Some of the dreams I had when I was younger had him as this red-eyed demon looking bigfoot thing that chased me all over.  If I was in a car he would flip the car; if I was running he would be right behind me.  In other dreams I would see him (even a piece of him) and that would be the end of the dream, aka instant wake-up usually with a scream.  Then in the last dream (about half a year ago) I was at my uncle's old property (He's been dead since before I was born and the property is just a few miles from where I live) and as I was standing by a fence I had the sudden urge to look behind me.  Then as my wonderful luck would have it, bigfoot walk out from behind a pine tree, turned to me, and proceeded to walk at me with his hand reaching for me.  At about the time his hand reached my face I woke up.  This time his eyes were way too big for his head (the size and shape of small footballs) and the iris of each eye was dark brown.

I can watch specials of bigfoot on TV and it doesn't effect me.  Then there may be one photo or one video that will send me into a shaking fit because it reminds me of the nightmares.  That's only happened once or twice, though the one that happened last kept me shaking most of the night (probibly because I figured it would lead to dreams of bigfoot).  Nothing except these nightmares ever make me as afraid for no reason at all.

There are other dreams I had of him during my childhood, but I can't remember much about them.  Just the red eyed monster bigfoot, the brown-eyed reacher, and various other appearances.  I feel stupid for being afraid, especially after all the dreams and the fact I know I'm not going to get hurt because it is a dream.  Yet here they continue to this day though not very often thank goodness.  Any ideas on my case?

----------


## Greylorn

I also failed to mention it's a paralyzing fear in some of the dreams.  I can't move or speak until I wake up.  Really freaks me out, but I guess that's what makes it a nightmare.  Can roland and I be the only ones with dreams like these?   I assume not, but wouldn't that be interesting if only a few people in the world do have these dreams?  Oh well... guess no one has any thoughts.

----------


## kafine

I have only ever once had a bigfoot dream (actually, it was a yeti, but they are simelar!). 

It's one of those things that freaks people out. Someting that's *almost human*. Like some people are scared of chimpanzees.

I don't get dreams about this kind of thing, but I do have trouble getting to sleep if I see a Bigfoot or a yeti or some kind of proto-human. Even if it didn't scare me at the time. Something under the surface is intensely unnerved.


Watching Danny Wallace's Hoax Files recently changed my thoughts about bigfoot. He went and spoke to the guy who was in the gorrilla suit that was in the famous bigfoot footage. He then got into a gorrilla suit and minced along. Takes a bit of the reality out of something scary!

----------

------------

From the forum thread about bigfoot nightmares, pull out the passage that runs from "I have only" to "is intensely unnerved.", word for word.

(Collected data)

------------

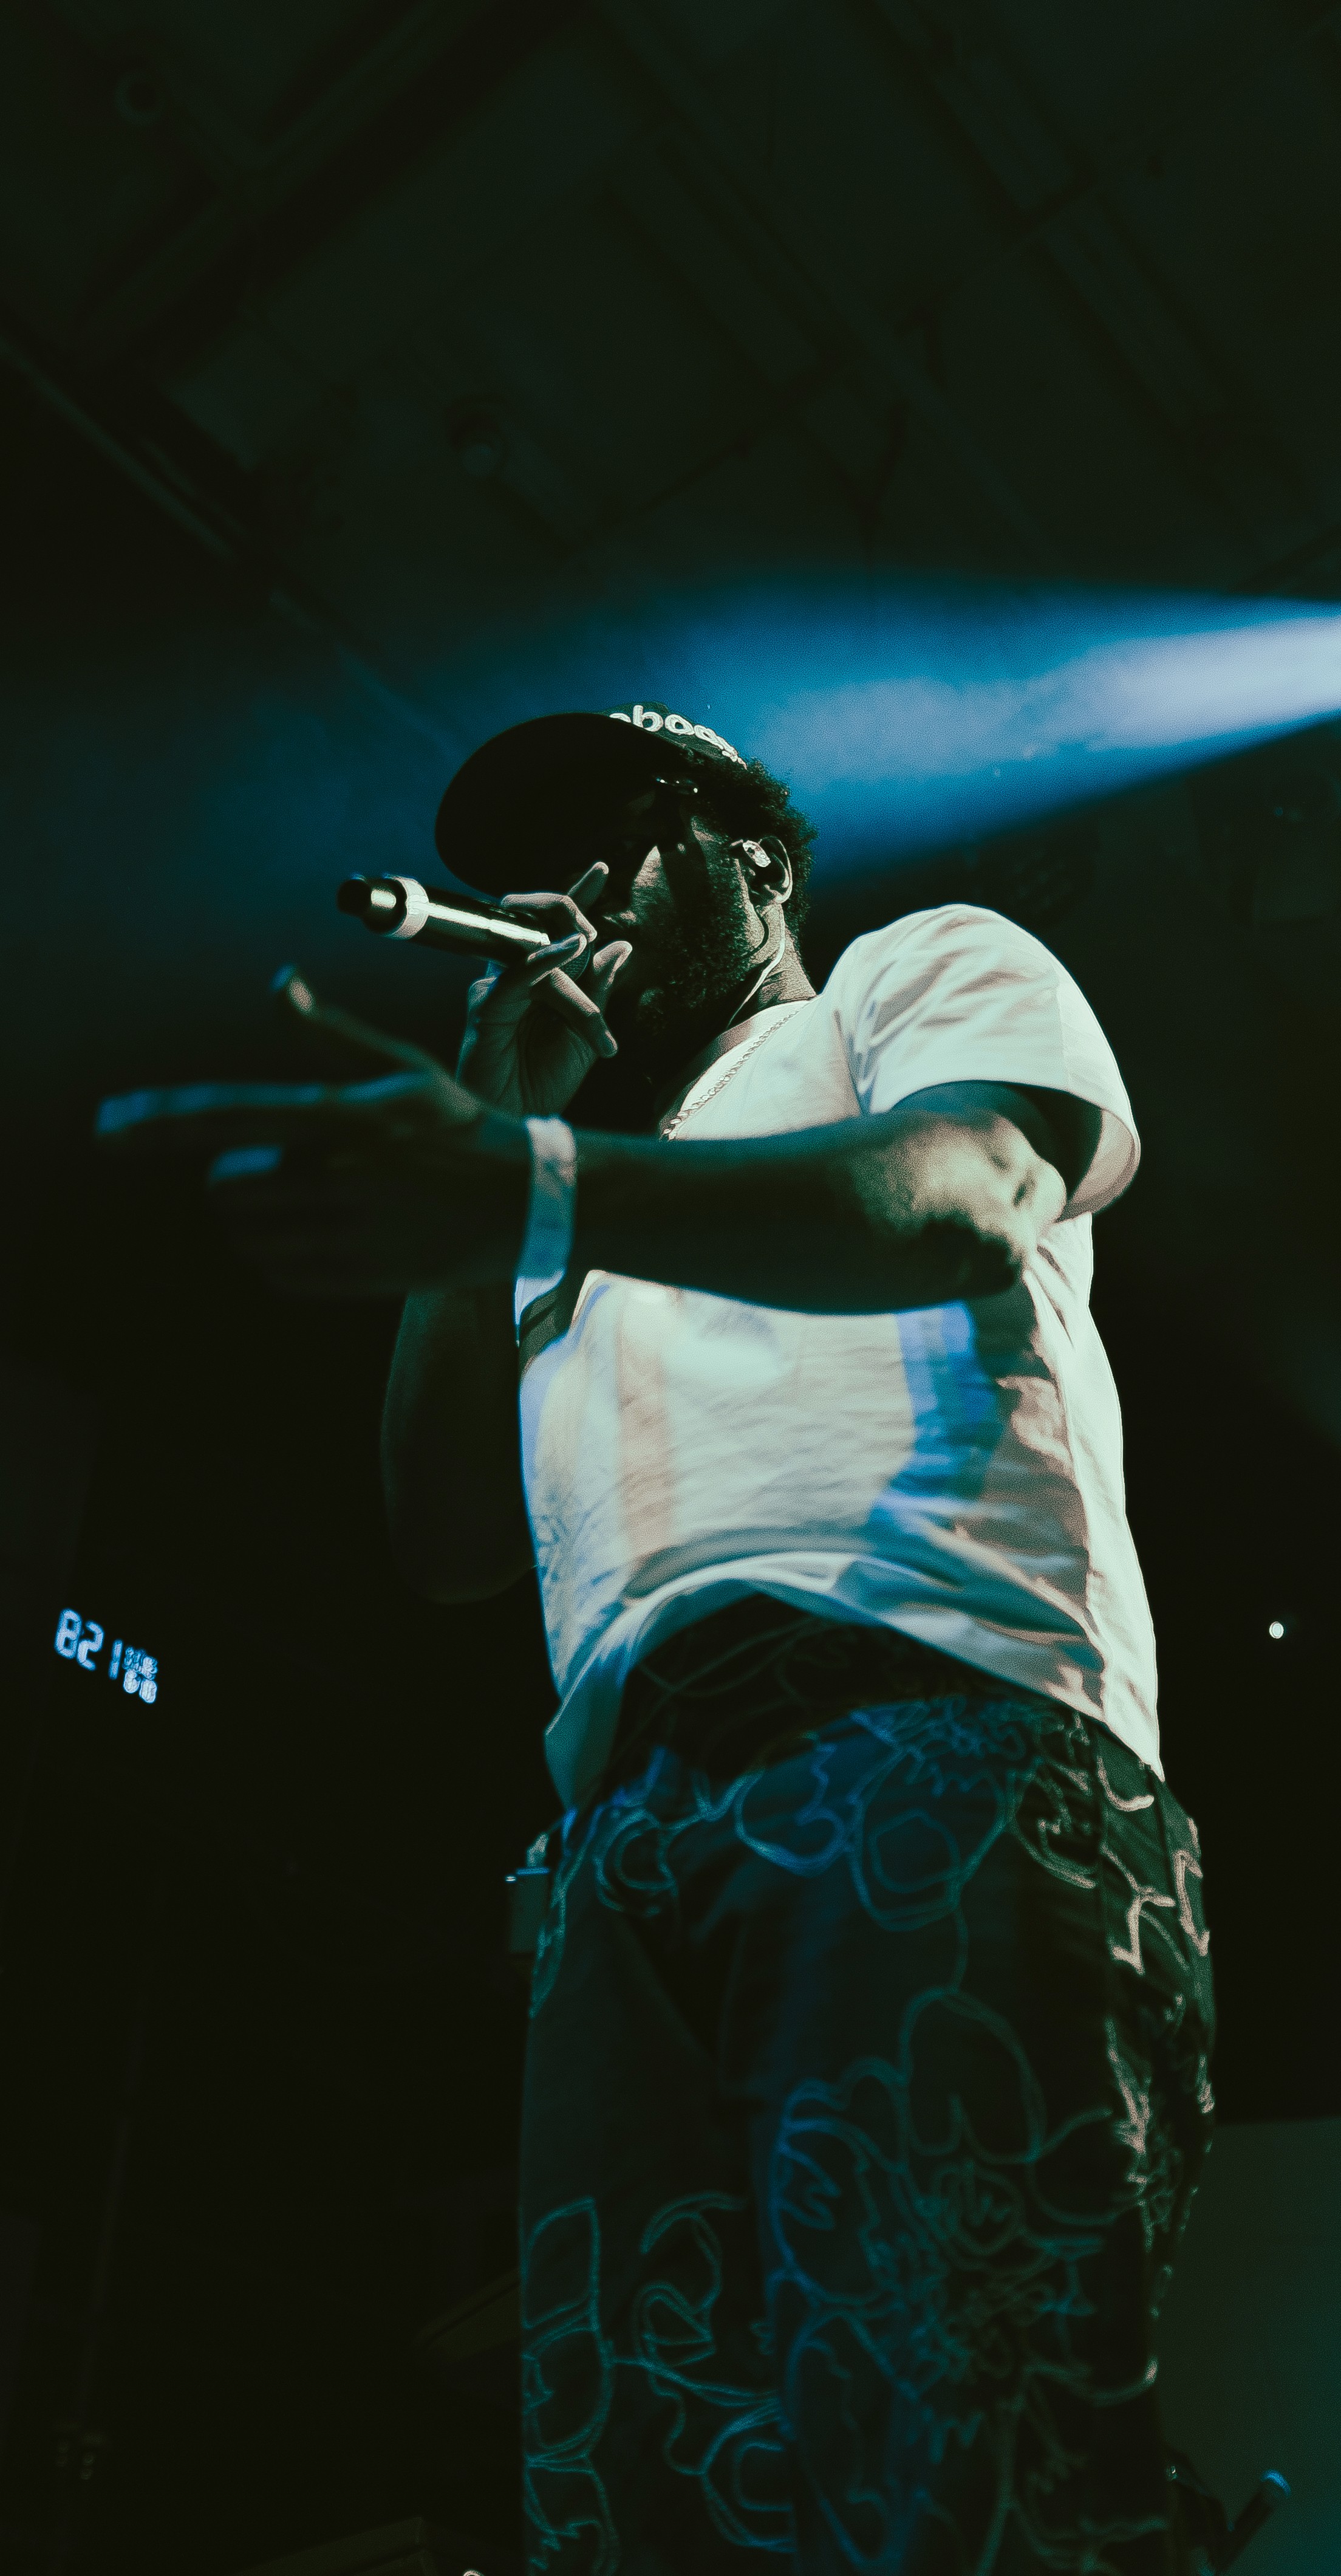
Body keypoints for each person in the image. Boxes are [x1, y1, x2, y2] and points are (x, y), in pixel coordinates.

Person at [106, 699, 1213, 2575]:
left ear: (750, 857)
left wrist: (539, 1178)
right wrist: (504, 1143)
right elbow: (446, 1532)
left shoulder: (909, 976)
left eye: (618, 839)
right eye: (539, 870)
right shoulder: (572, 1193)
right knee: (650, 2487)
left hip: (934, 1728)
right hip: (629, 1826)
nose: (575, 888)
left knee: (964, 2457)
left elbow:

------------

_SOLUTION TO THE PROBLEM:_
I have only ever once had a bigfoot dream (actually, it was a yeti, but they are simelar!). 

It's one of those things that freaks people out. Someting that's *almost human*. Like some people are scared of chimpanzees.

I don't get dreams about this kind of thing, but I do have trouble getting to sleep if I see a Bigfoot or a yeti or some kind of proto-human. Even if it didn't scare me at the time. Something under the surface is intensely unnerved.